*Exercise*
From the data that follows, print exactly the lines starting at the one containing "ー 防音 丸脚 角脚 斜め脚 兼用【フローリング用】 【イエ" and ending at the one containing "yarlanabilir kapüşona sahiptir."; include both of them and nothing more.

(Stored records)

******************************

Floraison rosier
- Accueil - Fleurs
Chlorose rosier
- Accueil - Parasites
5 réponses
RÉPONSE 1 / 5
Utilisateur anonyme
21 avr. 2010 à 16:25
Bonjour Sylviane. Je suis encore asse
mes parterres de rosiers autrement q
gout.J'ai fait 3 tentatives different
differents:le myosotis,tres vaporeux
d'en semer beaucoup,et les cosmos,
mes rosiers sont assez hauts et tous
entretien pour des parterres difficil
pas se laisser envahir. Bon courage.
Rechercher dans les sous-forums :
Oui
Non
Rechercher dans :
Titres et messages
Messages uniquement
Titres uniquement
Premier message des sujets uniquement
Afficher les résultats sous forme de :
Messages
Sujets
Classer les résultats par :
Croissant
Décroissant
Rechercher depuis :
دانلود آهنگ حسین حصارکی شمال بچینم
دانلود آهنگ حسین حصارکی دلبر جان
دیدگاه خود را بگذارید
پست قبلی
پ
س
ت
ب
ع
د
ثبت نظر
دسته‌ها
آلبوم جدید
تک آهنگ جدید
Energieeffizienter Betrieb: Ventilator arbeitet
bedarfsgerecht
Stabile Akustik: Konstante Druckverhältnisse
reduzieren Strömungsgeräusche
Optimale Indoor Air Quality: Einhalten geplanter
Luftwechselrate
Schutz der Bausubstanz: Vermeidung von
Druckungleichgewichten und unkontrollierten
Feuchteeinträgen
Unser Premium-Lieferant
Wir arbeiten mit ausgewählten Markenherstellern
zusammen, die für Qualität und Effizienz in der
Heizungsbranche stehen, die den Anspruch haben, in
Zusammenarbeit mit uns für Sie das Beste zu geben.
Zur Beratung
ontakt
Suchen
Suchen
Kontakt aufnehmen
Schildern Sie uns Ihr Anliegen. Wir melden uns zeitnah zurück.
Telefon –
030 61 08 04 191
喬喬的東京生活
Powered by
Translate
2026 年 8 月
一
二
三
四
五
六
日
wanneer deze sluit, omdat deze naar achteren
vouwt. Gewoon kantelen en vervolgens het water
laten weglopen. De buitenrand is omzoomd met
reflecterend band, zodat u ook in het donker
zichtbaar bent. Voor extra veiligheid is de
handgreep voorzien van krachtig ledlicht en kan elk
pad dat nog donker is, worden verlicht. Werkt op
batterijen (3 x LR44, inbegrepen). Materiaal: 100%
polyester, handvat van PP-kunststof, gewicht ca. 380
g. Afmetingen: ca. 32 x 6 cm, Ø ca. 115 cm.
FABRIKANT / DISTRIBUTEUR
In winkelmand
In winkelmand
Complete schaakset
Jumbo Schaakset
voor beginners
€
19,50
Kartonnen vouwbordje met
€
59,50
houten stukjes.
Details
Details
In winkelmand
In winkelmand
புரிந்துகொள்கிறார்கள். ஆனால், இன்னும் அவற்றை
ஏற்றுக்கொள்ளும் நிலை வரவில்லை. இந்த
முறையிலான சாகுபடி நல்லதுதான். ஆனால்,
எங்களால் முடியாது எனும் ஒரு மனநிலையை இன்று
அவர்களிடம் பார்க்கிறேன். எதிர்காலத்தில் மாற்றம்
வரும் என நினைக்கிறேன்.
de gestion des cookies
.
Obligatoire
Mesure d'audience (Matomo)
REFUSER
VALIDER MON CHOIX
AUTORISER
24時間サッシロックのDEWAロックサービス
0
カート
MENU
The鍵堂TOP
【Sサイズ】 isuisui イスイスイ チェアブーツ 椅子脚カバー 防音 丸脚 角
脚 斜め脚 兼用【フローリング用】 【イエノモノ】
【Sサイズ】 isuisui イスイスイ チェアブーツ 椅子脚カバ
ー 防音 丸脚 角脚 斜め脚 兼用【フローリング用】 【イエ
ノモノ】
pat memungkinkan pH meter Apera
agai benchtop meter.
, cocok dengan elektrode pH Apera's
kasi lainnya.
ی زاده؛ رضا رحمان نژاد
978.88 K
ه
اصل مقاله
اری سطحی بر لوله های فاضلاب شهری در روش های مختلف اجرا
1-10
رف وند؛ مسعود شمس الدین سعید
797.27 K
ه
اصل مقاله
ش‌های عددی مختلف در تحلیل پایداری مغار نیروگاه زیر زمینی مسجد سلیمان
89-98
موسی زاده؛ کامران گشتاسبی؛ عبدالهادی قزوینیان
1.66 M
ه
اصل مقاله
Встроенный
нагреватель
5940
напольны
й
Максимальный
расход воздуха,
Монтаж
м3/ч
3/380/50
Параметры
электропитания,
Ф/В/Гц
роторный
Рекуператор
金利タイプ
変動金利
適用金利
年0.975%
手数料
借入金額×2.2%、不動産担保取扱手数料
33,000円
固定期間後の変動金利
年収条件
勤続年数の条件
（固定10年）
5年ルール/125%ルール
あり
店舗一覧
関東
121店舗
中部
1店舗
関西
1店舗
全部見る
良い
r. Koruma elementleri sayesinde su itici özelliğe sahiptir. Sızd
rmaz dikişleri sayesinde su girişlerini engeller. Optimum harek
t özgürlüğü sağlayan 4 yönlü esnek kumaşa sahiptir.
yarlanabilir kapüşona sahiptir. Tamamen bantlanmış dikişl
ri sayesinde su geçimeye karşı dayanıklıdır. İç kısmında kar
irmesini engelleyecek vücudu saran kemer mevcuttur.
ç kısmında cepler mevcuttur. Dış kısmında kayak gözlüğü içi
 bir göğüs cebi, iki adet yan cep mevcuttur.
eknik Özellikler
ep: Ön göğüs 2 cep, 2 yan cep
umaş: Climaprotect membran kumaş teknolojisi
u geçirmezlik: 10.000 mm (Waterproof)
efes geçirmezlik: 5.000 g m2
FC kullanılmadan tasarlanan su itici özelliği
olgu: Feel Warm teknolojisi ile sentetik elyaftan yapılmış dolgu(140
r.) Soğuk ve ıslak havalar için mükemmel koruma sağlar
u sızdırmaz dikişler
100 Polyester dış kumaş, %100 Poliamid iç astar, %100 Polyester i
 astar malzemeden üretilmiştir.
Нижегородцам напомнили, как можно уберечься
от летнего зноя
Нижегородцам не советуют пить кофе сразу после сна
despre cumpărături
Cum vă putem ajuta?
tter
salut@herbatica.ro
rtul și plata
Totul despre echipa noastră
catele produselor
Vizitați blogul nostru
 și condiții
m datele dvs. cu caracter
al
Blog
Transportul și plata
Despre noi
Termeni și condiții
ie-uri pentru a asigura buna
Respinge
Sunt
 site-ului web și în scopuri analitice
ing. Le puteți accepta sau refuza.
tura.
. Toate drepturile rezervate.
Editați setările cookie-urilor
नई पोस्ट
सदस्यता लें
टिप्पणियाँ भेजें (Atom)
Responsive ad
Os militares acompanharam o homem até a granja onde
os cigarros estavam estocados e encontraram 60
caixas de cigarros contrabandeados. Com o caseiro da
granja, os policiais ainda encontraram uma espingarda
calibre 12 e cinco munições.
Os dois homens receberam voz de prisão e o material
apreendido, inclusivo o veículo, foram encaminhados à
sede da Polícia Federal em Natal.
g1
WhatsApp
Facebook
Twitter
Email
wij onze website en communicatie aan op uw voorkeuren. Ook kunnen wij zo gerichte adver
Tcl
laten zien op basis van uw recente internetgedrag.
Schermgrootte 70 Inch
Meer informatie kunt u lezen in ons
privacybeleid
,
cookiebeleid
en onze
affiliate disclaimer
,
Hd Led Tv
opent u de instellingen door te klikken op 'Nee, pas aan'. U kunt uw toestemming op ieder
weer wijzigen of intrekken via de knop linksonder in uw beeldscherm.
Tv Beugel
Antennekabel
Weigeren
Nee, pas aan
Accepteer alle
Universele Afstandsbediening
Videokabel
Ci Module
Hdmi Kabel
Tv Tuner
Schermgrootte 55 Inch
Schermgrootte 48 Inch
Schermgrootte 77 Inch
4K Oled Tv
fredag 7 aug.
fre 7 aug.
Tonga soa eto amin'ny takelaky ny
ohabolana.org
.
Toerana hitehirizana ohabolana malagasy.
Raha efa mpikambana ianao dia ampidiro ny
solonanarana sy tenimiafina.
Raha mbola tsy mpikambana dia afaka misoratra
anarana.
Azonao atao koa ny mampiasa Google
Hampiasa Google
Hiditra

******************************

*Solution below*
ー 防音 丸脚 角脚 斜め脚 兼用【フローリング用】 【イエ
ノモノ】
pat memungkinkan pH meter Apera
agai benchtop meter.
, cocok dengan elektrode pH Apera's
kasi lainnya.
ی زاده؛ رضا رحمان نژاد
978.88 K
ه
اصل مقاله
اری سطحی بر لوله های فاضلاب شهری در روش های مختلف اجرا
1-10
رف وند؛ مسعود شمس الدین سعید
797.27 K
ه
اصل مقاله
ش‌های عددی مختلف در تحلیل پایداری مغار نیروگاه زیر زمینی مسجد سلیمان
89-98
موسی زاده؛ کامران گشتاسبی؛ عبدالهادی قزوینیان
1.66 M
ه
اصل مقاله
Встроенный
нагреватель
5940
напольны
й
Максимальный
расход воздуха,
Монтаж
м3/ч
3/380/50
Параметры
электропитания,
Ф/В/Гц
роторный
Рекуператор
金利タイプ
変動金利
適用金利
年0.975%
手数料
借入金額×2.2%、不動産担保取扱手数料
33,000円
固定期間後の変動金利
年収条件
勤続年数の条件
（固定10年）
5年ルール/125%ルール
あり
店舗一覧
関東
121店舗
中部
1店舗
関西
1店舗
全部見る
良い
r. Koruma elementleri sayesinde su itici özelliğe sahiptir. Sızd
rmaz dikişleri sayesinde su girişlerini engeller. Optimum harek
t özgürlüğü sağlayan 4 yönlü esnek kumaşa sahiptir.
yarlanabilir kapüşona sahiptir. Tamamen bantlanmış dikişl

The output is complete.